**Requirement:**
Copy exactly the lines of the data below that run from the line holding "Контактная информация" through the line holding "Difração de Raios X", both ends included.

**Page-level text extractions:**

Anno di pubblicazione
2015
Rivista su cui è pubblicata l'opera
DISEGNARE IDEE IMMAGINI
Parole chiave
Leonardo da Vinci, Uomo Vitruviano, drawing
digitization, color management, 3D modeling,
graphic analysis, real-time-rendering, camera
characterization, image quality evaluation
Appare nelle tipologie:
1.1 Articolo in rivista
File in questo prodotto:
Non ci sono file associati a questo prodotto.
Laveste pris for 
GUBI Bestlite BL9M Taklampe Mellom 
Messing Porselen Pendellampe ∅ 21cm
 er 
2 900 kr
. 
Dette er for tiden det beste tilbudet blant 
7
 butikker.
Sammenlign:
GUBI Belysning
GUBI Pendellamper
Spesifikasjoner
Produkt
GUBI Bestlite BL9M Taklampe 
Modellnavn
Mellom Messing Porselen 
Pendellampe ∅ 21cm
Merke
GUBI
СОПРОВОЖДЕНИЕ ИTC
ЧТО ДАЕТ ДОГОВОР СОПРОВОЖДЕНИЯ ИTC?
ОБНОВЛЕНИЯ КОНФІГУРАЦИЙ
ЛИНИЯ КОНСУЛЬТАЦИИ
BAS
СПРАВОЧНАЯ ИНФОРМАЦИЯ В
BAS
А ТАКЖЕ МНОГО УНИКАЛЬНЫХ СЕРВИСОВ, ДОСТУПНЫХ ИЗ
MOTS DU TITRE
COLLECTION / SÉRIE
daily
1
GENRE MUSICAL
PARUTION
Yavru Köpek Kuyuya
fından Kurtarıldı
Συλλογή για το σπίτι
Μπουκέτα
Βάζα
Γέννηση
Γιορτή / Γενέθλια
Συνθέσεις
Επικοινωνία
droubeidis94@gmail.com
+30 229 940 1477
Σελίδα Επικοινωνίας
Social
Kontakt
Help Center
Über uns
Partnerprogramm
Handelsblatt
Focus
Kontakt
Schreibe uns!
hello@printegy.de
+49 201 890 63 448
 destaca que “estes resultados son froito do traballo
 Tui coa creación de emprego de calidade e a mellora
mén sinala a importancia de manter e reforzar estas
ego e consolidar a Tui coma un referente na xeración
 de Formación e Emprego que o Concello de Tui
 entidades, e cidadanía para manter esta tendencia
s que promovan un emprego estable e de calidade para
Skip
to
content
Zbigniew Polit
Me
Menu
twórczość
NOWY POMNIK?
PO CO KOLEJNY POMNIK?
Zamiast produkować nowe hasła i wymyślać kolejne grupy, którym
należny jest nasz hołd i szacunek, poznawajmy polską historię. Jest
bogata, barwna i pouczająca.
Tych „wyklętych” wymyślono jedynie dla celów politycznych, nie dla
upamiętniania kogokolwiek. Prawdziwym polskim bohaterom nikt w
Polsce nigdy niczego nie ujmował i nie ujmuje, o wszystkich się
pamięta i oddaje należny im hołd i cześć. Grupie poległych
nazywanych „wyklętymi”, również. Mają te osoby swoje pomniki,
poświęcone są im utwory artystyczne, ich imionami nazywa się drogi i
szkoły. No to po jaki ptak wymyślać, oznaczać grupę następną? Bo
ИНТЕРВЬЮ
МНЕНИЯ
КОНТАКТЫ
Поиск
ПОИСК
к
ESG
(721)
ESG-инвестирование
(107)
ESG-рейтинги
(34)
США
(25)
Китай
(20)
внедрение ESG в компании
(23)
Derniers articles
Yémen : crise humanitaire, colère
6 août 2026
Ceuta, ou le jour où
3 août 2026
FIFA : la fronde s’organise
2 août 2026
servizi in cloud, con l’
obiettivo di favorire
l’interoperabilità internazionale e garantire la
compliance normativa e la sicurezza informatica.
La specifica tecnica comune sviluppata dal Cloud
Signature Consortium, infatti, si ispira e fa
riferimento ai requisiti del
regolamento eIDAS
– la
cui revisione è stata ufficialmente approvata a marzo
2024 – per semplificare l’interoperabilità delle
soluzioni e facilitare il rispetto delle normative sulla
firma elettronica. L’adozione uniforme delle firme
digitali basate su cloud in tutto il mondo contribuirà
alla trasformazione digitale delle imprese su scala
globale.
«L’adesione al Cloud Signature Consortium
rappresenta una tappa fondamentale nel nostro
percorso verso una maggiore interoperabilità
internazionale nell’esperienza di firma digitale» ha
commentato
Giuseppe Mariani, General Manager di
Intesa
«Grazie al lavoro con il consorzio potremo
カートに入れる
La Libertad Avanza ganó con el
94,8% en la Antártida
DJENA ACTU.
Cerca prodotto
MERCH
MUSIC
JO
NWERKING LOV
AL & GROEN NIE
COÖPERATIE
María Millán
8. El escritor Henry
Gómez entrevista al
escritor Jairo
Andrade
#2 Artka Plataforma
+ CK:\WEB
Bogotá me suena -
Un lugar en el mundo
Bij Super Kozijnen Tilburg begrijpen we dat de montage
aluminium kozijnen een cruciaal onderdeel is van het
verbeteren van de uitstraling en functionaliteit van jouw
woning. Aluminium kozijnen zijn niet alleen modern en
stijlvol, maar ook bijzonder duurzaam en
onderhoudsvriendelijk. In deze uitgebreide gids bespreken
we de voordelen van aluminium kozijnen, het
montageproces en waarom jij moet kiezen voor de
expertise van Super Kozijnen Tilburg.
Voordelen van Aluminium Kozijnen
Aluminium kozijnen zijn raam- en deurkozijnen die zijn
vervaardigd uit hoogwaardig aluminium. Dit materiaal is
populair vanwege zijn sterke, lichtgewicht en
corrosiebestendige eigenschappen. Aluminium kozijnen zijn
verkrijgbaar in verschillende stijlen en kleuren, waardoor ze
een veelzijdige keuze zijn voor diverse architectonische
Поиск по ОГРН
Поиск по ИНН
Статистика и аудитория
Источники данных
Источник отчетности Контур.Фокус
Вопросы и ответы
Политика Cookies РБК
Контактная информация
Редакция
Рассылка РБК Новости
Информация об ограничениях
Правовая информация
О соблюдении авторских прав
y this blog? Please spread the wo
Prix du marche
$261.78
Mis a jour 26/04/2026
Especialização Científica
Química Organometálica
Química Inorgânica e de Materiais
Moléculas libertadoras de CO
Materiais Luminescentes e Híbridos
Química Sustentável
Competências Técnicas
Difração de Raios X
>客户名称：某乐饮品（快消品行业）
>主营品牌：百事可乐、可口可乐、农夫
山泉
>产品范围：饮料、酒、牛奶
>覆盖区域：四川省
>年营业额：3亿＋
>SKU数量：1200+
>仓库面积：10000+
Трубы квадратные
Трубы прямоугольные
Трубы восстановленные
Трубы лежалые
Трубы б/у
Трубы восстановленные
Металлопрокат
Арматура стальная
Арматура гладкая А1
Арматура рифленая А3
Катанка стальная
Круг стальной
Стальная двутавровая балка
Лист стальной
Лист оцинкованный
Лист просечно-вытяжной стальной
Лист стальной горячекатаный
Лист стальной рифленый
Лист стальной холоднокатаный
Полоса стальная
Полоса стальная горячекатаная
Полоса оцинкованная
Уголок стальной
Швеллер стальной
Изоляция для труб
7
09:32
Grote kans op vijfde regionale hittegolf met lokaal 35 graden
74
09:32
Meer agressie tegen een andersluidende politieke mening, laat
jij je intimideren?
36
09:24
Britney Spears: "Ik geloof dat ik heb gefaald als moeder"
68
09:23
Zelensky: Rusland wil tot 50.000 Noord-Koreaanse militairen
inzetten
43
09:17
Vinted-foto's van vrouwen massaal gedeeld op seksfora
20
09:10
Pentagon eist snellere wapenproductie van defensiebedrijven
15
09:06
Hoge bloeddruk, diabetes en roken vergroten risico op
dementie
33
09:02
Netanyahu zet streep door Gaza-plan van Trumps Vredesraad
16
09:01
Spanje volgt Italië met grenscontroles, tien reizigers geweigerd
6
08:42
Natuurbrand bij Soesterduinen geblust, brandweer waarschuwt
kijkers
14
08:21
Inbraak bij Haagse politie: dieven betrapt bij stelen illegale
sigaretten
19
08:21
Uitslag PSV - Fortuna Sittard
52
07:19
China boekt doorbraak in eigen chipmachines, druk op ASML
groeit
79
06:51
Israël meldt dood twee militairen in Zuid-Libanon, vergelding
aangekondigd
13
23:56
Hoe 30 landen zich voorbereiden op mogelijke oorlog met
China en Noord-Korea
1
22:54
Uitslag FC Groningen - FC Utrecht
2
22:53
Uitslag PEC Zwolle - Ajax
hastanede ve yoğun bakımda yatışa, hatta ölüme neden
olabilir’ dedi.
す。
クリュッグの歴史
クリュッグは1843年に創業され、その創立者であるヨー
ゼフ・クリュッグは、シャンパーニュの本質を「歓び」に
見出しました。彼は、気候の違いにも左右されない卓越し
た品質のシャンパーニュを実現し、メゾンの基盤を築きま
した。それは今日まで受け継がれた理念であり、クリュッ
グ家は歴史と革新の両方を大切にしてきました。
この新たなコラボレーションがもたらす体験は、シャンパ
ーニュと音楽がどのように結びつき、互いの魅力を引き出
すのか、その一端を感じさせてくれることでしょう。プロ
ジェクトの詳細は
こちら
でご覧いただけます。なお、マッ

**Solution for this problem:**
Контактная информация
Редакция
Рассылка РБК Новости
Информация об ограничениях
Правовая информация
О соблюдении авторских прав
y this blog? Please spread the wo
Prix du marche
$261.78
Mis a jour 26/04/2026
Especialização Científica
Química Organometálica
Química Inorgânica e de Materiais
Moléculas libertadoras de CO
Materiais Luminescentes e Híbridos
Química Sustentável
Competências Técnicas
Difração de Raios X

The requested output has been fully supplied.